AKP 31 Mart’ta kendisine hiç beklemediği bir şok yaşatan İstanbul seçimini iptal ettirdi, ama bundan da pişman olabilir. Hele 23 Haziran seçimini daha büyük farkla kaybederse. Erdoğan’ın son iki haftaya girilirken geri plana çekilmesi boşuna olmasa gerek.
İktidar partisinin, kayıplarını telâfi için sarıldığı MHP desteğine rağmen gerilemeye devam etmesinin çok sayıda sebebi var.
Bunların başında, 17 yıllık tek başına iktidarın getirdiği ve Erdoğan’ın “metal yorgunluğu” olarak ifade ettiği yıpranmışlık, yozlaşma, menfaat odaklı iç çekişmeler ve tek adam rejimine geçilirken parti kadrolarında yapılan çok geniş çaplı tasfiyeler geliyor.
Partiye kuruluşundan itibaren emek vermiş idealist kadroların önemli bir kısmı dışlanırken, Sarayı kuşatan ve bazıları Ergenekon gibi yapılarla bağlantılı ekiplerin öne çıkması, bu bağlamda son derece önemli.
Bu durumun iktidar medyasındaki yansımaları da, ekran ve sayfaların neredeyse tamamen istihbarat bültenlerine dönüştüğü ve eleştirel yaklaşım sergileyenlerin devredışı bırakıldığı mevcut tabloyu ortaya çıkardı.
“Trenden inenler bir daha binemez” ve “AK Parti içindeki AKP’liler” gibi söylemlerle açığa vurulan iç çekişmenin 23 Haziran sürecinde bile, üstelik daha da kızışarak devam ettiğini iktidar medyasında izliyoruz.
Yerel yönetimlerdeki israf, yolsuzluk ve kayırmacılıklar da bir diğer önemli etken.
Özellikle içeriden gelecek ifşalarla, bunlara bilmediğimiz daha birçok şey eklenebilir.
Böylesine yoğun bir negatif birikim söz konusu.

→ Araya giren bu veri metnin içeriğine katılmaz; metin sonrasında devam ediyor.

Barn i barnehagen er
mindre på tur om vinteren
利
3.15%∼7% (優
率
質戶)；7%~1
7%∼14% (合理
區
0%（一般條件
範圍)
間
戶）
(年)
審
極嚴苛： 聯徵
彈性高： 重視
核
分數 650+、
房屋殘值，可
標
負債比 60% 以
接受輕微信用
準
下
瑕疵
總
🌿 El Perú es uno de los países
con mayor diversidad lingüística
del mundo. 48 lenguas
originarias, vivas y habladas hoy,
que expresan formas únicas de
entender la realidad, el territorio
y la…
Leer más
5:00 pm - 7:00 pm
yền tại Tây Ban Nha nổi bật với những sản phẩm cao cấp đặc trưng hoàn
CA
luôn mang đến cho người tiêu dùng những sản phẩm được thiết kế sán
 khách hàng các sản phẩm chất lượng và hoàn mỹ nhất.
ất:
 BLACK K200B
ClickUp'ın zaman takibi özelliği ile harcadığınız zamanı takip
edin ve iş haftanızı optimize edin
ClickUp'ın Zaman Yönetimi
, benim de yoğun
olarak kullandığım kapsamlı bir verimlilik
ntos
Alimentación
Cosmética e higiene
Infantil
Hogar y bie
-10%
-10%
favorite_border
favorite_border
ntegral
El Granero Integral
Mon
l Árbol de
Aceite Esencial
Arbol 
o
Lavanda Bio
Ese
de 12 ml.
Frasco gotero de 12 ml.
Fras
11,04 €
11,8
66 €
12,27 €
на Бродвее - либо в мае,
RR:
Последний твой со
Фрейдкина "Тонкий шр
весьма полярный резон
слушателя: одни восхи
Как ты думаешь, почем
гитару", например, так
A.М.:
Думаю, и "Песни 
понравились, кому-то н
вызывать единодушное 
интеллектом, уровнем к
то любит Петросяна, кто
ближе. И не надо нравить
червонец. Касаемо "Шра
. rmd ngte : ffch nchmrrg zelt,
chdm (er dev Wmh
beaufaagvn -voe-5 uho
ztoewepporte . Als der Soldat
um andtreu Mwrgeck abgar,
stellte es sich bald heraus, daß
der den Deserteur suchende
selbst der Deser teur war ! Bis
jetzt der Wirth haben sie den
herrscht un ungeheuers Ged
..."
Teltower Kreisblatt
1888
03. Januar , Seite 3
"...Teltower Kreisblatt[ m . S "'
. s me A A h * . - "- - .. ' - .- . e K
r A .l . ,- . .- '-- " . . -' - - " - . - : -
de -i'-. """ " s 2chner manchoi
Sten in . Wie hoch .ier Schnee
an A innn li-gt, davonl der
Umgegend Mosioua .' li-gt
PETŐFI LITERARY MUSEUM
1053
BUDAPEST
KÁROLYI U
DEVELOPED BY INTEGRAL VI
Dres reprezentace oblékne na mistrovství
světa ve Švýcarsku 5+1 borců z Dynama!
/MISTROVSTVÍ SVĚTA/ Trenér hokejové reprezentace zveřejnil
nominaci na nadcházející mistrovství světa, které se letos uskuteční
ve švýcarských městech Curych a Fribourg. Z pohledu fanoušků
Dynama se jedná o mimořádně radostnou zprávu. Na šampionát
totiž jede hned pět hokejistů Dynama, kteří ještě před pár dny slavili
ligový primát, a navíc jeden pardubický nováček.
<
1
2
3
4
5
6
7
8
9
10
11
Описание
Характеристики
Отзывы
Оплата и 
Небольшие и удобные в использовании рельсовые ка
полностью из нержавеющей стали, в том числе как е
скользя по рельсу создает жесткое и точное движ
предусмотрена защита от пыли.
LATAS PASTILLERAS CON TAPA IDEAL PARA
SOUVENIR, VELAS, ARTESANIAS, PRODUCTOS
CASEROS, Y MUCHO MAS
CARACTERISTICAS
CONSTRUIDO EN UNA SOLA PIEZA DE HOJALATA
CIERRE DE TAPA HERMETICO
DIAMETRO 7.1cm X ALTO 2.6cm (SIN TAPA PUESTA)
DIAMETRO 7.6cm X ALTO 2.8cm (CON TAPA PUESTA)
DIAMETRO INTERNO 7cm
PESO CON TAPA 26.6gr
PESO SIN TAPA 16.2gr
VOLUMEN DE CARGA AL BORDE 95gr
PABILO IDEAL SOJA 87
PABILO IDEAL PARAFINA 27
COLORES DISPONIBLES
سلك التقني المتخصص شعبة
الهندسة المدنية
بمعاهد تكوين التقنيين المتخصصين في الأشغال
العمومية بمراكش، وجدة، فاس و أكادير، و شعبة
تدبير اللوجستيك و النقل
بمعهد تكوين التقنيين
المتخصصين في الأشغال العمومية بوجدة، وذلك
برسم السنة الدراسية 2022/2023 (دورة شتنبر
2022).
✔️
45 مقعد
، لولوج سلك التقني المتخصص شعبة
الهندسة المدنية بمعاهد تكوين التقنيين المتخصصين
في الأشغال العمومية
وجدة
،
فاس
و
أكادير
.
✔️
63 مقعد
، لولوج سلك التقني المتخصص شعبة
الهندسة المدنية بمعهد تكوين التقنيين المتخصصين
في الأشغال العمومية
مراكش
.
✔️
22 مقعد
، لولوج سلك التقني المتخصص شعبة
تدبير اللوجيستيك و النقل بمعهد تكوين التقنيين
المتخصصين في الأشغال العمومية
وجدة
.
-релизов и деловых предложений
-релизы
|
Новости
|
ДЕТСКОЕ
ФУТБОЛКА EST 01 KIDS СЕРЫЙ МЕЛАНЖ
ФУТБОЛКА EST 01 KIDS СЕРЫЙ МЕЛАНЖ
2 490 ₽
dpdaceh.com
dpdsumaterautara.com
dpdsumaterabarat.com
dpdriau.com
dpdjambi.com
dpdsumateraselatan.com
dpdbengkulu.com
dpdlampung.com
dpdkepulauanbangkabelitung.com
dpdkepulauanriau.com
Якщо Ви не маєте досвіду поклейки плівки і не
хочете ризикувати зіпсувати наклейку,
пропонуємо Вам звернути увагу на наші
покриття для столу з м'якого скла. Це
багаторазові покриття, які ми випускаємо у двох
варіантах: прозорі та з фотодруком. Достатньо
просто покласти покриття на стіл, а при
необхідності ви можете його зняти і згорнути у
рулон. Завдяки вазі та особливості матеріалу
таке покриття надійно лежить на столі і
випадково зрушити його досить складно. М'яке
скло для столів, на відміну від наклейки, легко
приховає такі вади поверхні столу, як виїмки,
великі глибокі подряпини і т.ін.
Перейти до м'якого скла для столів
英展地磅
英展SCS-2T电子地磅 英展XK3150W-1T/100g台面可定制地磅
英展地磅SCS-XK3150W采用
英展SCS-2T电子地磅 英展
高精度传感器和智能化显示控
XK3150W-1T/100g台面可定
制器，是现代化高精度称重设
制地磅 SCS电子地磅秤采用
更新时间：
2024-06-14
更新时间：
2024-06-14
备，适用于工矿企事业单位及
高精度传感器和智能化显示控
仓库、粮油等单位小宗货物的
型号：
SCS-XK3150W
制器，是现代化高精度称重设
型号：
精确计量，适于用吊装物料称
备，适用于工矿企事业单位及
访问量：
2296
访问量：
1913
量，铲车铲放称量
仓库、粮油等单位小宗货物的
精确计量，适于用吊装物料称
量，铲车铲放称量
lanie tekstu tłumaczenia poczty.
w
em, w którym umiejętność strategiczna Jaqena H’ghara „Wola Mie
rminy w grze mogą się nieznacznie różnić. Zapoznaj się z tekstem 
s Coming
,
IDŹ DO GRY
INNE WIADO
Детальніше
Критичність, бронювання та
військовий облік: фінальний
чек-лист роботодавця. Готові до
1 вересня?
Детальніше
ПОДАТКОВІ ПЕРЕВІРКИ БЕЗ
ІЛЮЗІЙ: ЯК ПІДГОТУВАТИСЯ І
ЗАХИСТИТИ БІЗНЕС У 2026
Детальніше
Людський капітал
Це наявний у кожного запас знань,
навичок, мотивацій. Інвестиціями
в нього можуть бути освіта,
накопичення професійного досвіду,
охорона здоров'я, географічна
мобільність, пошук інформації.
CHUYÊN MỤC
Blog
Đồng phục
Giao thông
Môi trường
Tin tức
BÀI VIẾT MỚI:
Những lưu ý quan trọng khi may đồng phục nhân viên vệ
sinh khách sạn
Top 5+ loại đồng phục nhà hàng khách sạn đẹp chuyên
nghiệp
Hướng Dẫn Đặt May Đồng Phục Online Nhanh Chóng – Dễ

Onun için AKP yetkilileri 31 Mart’ta aldıkları İstanbul yenilgisinin önemli bir sebebini “En çok küskün bizde” diye izah ediyor ve 23 Haziran’da küskünleri tekrar ikna edip kazanma çabasına öncelik veriyorlar.
Dışlananlardan köprüleri atmayanların bol maaşlı koltuklara tayini bu çabalardan biri.
Ne ölçüde başarılı olacaklar, göreceğiz.
Ama sorun belki bir bölümünü yeniden kazanabilecekleri kendi küskünleriyle sınırlı değil. Daha önce başlayıp 20 Temmuz sürecinde zirve yapan hukuksuz uygulamaların yol açtığı geniş çaplı mağduriyetler gönüllerde öyle derin yaralar açtı ki, AKP açısından telâfisi artık kesinlikle mümkün değil.
Halk, bilhassa gençler “Artık yeter” diyor.